Titus 2:13 - similar in sense to pure Bible 1 Timothy 3:16- Richard Newton commentary
Steven Avery - 12/07/2014

Titus 2:13
Looking for that blessed hope,
and the glorious appearing of the great God and our Saviour Jesus Christ;
Now we had a couple of questions about the combination of the glorious appearing and the accurate non-identity translation we have in the AV. Richard Newton (1813-1887) pointed out that this comes forth as a declaration of God manifest in Jesus Christ.

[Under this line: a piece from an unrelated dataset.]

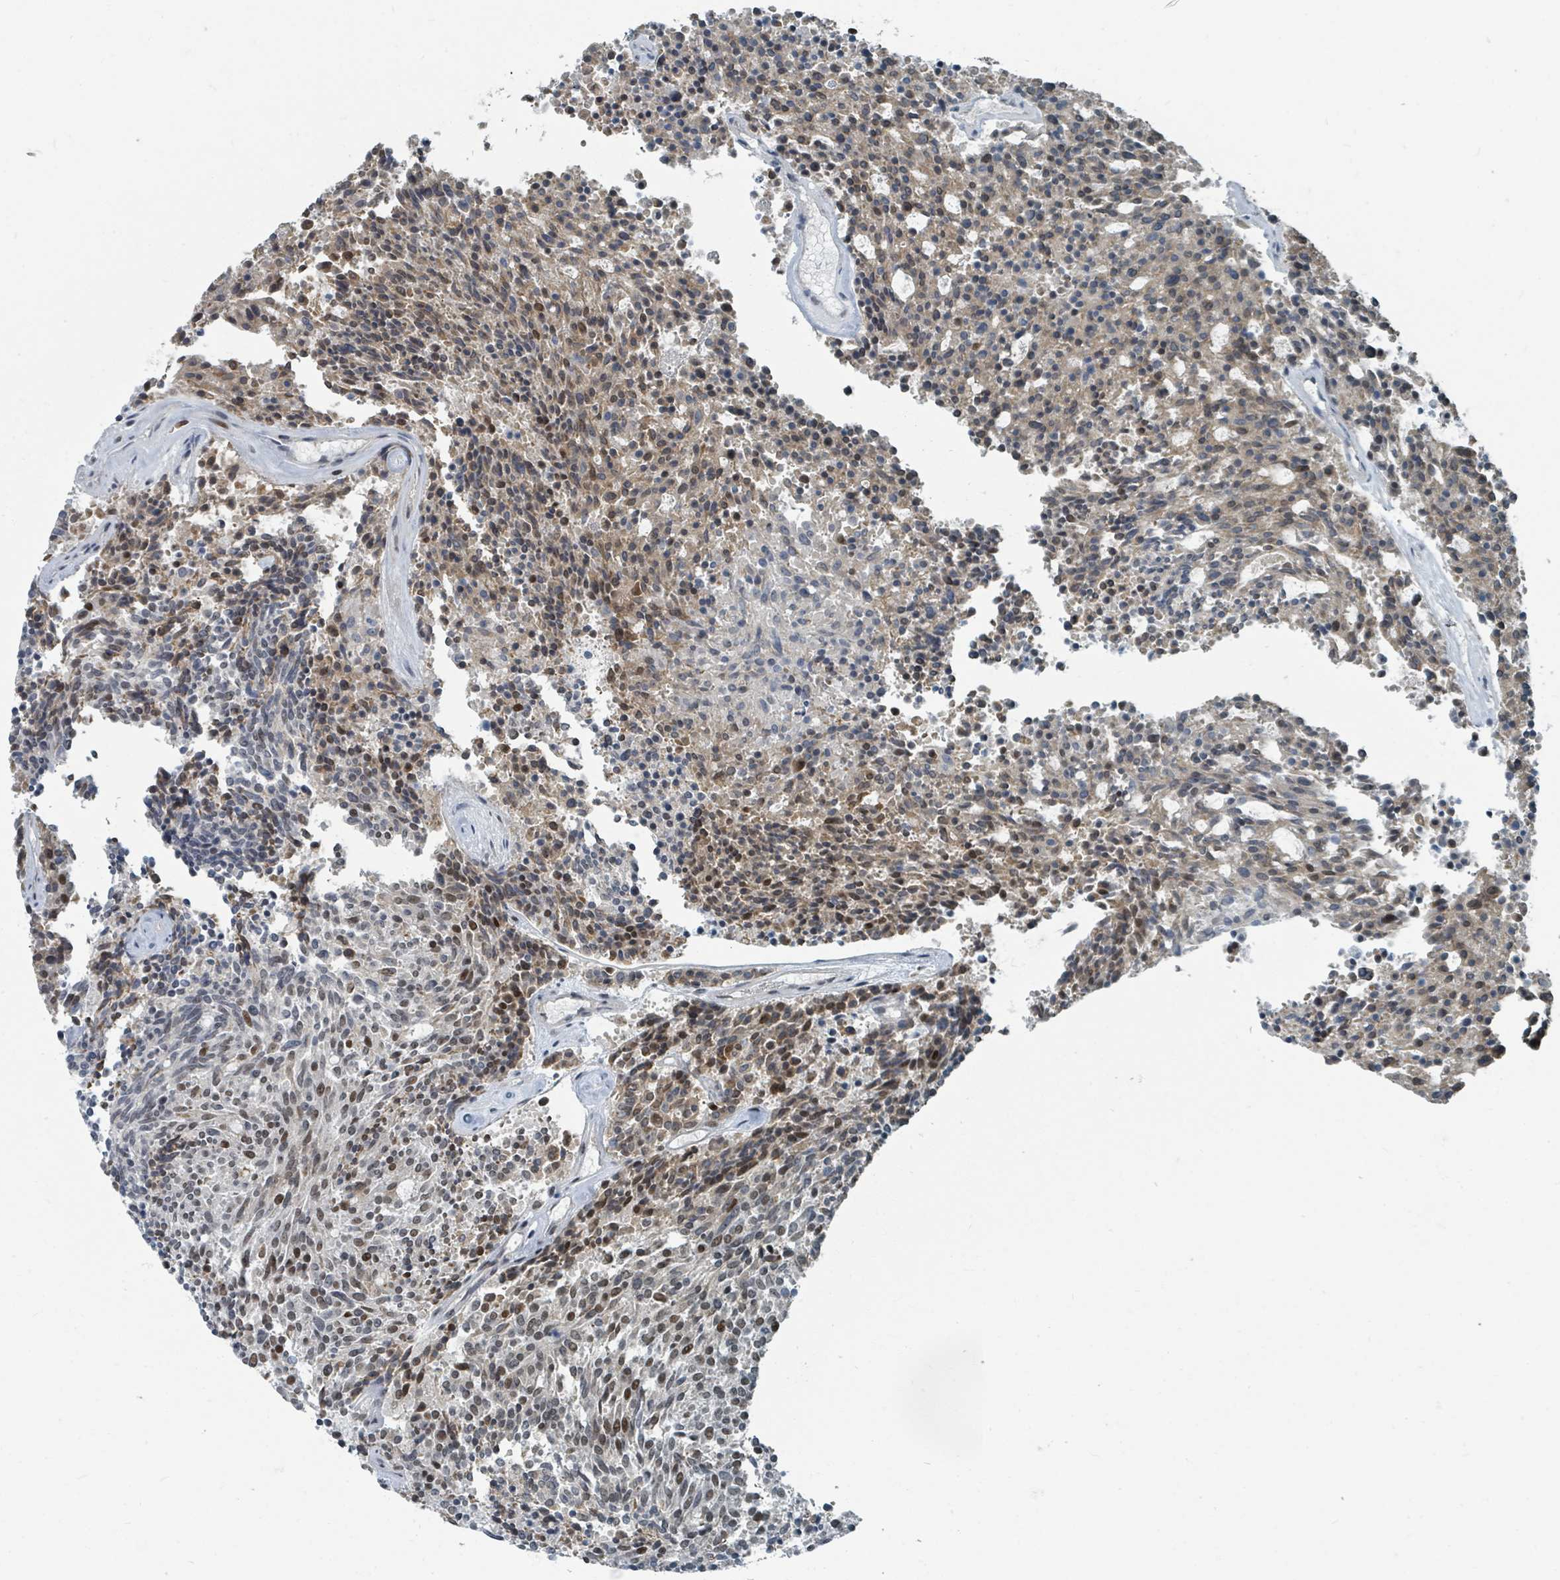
{"staining": {"intensity": "moderate", "quantity": ">75%", "location": "cytoplasmic/membranous,nuclear"}, "tissue": "carcinoid", "cell_type": "Tumor cells", "image_type": "cancer", "snomed": [{"axis": "morphology", "description": "Carcinoid, malignant, NOS"}, {"axis": "topography", "description": "Pancreas"}], "caption": "The immunohistochemical stain shows moderate cytoplasmic/membranous and nuclear expression in tumor cells of carcinoid (malignant) tissue.", "gene": "UCK1", "patient": {"sex": "female", "age": 54}}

Similar, I will add to the pure scripture (approx 99% of the Greek mss and the CT alternative is a solecism) verse
1 Timothy 3:16
And without controversy great is the mystery of godliness:
God was manifest in the flesh,
justified in the Spirit,
seen of angels,
preached unto the Gentiles,
believed on in the world,
received up into glory.
If you understand and receive the high Christology of the Timothy verse, you will similar have no difficulty with Titus 2:13
. Same author, same sense.

The Glorious Appearing (1867)
An Advent Sermon
Richard Newton

And here, before passing from this branch of our subject, I would remark upon the convincing testimony which is borne by our text, to the supreme and unqualified divinity of our blessed Saviour. The phrase, " The Great God," is here distinctly and unquestionably applied to Christ. This language cannot apply to God the Father, for we have no intimation in Scripture, that God as such, or in contradistinction from His incarnate Son, will appear at the last day. It is said, indeed, that the Saviour will come "in the glory of His Father;" but that the Father himself will appear, is not taught in the Bible. The uniform teaching here is, that God will be manifest in His Son; that the Divine approach to our world, will he through Him, to judge our race and that though He will he accompanied with the appropriate symbols of divinity, yet it will be the Son of God alone who will be visible. When Paul used the language of our text, he had his eye on the Son of God, and expected no other manifestation than would be made through Him. In no place in the New Testament is the phrase, " the manifestation or appearing of God," applied to any other one than Christ. And no plain reader of the New Testament, accustomed to the common language there used, would have any doubt that the Apostle was referring here to the coming of the Lord Jesus Christ. The language which the Apostle here uses, is just such language as one would use who believed that the Lord Jesus is divine, and that the name of God may properly be applied to Him. It is language which would obviously and naturally convey the idea of His divinity to one who had no theory to defend. If the Apostle did not mean this, then he used language which was exactly fitted to lead men into error; and at the same time it is to be observed, that the fair construction of the Greek here, according to the application of the most rigid rules, abundantly sustains the interrelation which the plain reader of the New Testament would affix to it- And this being the case, our text must be regarded as furnishing a most important proof of the divinity of Christ, at the same time that it shows us that the event referred to is the personal coming of our Saviour to this earth again, when it speaks of "the appearing of the great God, and our Saviour Jesus Christ."
Then Richard Newton goes very nicely into a section about glorious appearance.